We had this conversation two weeks ago?
https://www.lesswrong.com/posts/rQDCQxuCRrrN4ujAe/jeremy-gillen-s-shortform?commentId=TXePXoEosJmAbMZSk
I thought you meant the AI scientist paper has some obvious (e.g. methodological or code) flaws or errors. I find that thread unconvincing, but we’ve been over this.
It’s not necessarily at all impactful. The crucial question for the next few years is whether and where LLM scaling plateaus. Before o1, GPT-4 level models couldn’t produce useful reasoning traces that are very long. Reading comprehension just only started mostly working at this scale. And RLHF through PPO is apparently to a large extent a game of carefully balancing early stopping. So it’s brittle, doesn’t generalize off-distribution very far, which made it unclear if heavier RL can help with System 2 reasoning where it’s not capable of rebuilding the capabilities from scratch, overwriting the damage it does to the LLM.
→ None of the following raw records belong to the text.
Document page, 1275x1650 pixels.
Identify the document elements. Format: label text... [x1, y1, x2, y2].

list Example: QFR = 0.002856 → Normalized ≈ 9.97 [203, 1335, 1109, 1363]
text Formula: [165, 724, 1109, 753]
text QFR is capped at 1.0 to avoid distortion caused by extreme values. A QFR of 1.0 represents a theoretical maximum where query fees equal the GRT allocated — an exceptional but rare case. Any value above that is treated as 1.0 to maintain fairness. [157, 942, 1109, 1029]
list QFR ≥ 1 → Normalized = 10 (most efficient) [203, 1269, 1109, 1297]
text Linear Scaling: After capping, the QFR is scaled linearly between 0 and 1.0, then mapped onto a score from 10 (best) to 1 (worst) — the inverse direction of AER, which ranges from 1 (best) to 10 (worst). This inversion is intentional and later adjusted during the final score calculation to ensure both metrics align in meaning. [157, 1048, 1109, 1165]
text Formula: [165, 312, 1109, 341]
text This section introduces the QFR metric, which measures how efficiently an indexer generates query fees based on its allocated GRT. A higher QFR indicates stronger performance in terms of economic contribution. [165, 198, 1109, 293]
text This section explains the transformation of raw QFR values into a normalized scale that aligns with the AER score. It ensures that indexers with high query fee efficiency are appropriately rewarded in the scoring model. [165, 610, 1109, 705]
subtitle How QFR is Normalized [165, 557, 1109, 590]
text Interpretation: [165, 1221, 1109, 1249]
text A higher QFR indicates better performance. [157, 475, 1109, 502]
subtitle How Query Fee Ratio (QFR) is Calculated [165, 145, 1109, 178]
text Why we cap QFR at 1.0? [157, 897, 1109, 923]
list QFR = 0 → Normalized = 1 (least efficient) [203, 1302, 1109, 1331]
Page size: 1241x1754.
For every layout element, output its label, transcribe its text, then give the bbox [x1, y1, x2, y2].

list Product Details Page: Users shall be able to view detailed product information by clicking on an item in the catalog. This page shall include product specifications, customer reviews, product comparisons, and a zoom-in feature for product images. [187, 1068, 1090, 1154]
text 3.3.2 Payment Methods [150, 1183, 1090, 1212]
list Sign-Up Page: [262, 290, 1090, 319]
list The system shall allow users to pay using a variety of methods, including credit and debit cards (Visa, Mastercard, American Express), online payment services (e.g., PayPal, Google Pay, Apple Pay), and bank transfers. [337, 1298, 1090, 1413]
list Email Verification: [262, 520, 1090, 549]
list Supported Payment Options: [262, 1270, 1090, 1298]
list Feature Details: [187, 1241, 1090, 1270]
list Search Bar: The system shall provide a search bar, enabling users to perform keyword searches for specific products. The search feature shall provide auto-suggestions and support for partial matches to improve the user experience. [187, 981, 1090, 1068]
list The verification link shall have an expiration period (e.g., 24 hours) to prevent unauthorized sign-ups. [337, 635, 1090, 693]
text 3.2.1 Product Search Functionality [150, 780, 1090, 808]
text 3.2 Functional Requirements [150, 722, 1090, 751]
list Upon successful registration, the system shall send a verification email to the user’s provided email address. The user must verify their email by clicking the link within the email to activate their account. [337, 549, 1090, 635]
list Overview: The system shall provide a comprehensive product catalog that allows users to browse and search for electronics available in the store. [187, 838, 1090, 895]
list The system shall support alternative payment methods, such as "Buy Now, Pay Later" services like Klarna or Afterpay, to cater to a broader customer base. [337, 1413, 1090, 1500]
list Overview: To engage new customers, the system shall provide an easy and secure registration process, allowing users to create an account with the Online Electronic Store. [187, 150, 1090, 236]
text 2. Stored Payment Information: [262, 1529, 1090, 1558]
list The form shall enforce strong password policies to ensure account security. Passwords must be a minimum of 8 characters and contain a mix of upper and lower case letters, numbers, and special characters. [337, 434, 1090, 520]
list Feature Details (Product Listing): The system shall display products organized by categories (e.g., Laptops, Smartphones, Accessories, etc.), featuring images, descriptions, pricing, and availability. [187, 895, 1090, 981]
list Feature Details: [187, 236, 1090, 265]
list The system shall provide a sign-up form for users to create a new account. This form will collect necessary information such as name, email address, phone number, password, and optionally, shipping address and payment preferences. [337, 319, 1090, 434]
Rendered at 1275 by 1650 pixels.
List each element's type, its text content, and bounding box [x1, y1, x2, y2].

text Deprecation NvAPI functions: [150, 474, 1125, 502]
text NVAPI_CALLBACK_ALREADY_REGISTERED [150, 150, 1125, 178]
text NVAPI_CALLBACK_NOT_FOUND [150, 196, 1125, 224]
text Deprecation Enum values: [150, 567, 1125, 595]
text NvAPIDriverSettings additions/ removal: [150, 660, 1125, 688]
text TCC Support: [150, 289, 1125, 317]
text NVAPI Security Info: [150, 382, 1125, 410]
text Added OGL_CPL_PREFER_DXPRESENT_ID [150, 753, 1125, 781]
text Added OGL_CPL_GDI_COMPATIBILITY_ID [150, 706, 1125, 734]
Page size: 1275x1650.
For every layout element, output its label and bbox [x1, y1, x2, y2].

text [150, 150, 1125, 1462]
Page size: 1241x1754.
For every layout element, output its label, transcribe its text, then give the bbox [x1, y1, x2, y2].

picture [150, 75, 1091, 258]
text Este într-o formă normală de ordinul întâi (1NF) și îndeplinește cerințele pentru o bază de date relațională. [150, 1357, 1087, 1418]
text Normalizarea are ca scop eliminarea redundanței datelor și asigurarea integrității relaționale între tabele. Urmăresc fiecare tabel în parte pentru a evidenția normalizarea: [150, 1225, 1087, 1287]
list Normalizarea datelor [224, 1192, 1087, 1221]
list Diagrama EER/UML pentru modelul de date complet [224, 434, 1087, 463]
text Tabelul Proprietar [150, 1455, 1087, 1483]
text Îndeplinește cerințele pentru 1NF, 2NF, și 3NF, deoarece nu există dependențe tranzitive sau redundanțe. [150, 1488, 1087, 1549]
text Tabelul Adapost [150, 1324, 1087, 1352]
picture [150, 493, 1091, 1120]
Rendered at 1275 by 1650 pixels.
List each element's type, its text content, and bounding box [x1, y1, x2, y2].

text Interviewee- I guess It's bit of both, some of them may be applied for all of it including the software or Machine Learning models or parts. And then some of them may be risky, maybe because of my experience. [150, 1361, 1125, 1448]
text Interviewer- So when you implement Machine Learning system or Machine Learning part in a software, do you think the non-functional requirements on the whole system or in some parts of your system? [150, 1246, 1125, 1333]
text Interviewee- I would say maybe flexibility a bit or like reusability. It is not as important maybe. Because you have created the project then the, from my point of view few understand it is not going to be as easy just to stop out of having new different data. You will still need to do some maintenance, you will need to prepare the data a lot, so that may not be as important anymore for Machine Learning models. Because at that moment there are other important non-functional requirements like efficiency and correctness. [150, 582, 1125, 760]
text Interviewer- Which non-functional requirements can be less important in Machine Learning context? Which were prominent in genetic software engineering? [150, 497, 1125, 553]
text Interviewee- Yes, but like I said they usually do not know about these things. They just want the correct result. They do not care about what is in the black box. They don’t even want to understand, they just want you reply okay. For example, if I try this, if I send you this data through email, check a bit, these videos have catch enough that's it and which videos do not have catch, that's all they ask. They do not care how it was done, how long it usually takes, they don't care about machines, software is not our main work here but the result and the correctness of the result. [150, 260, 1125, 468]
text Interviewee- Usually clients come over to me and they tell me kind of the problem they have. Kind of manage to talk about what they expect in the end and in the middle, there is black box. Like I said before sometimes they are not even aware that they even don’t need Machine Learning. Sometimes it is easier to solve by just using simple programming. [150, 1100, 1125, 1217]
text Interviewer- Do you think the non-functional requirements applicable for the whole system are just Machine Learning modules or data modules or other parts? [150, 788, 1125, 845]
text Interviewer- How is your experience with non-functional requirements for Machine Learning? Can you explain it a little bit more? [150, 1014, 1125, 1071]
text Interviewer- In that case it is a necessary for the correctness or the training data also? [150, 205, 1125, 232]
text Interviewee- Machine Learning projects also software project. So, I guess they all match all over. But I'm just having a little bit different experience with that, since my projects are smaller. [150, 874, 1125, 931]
But taking base model scaling one step further should help both with fragility of GPT-4 level models, and with their ability to carry out System 2 reasoning on their own, with a little bit of adaptation that elicits, rather than heavier RL that instills capabilities not already found to a useful extent in the base model. And then there’s at least one more step of base model scaling after that (deployed models are about 40 megawatts of H100s, models in training about 150 megawatts, in 1.5 years we’ll get to about a gigawatt, with 2x in FLOPs from moving to B200s and whatever effective FLOP/joule Trillium delivers). So there’s every chance this advancement is rendered obsolete, to the extent that it’s currently observable as a capability improvement, if these scaled up models just start being competent at System 2 reasoning without needing such post-training. Even ability of cheaper models to reason could then be reconstructed by training them on reasoning traces collected from larger models.
On the other hand, this is potentially a new dimension of scaling, if the RL can do real work and brute force scaling of base models wouldn’t produce a chatbot good enough to reinvent the necessary RL on its own. There is a whole potentially very general pipeline to generative capabilities here. It starts with preference about the outcome (ability to verify an answer, to simultaneously judge aesthetics and meanings of a poem, to see if a pull request really does resolve the issue). Then it proceeds to training a process supervision model that estimates how good individual reasoning steps are as contributions to getting a good outcome, and optimizing the generative model that proposes good reasoning steps. With a few more years of base model scaling, LLMs are probably going to be good enough at evaluating impactful outcomes that they are incapable of producing directly, so this pipeline gets a lot of capabilities to manufacture. If o1′s methodology is already applicable to this, this removes the uncertainty about whether it could’ve been made to start working without delay relative to the underlying scaling of base models. And the scaling of RL might go a long way before running out of exploitable preference signal about the outcomes of reasoning, independently of how the base models are being scaled up.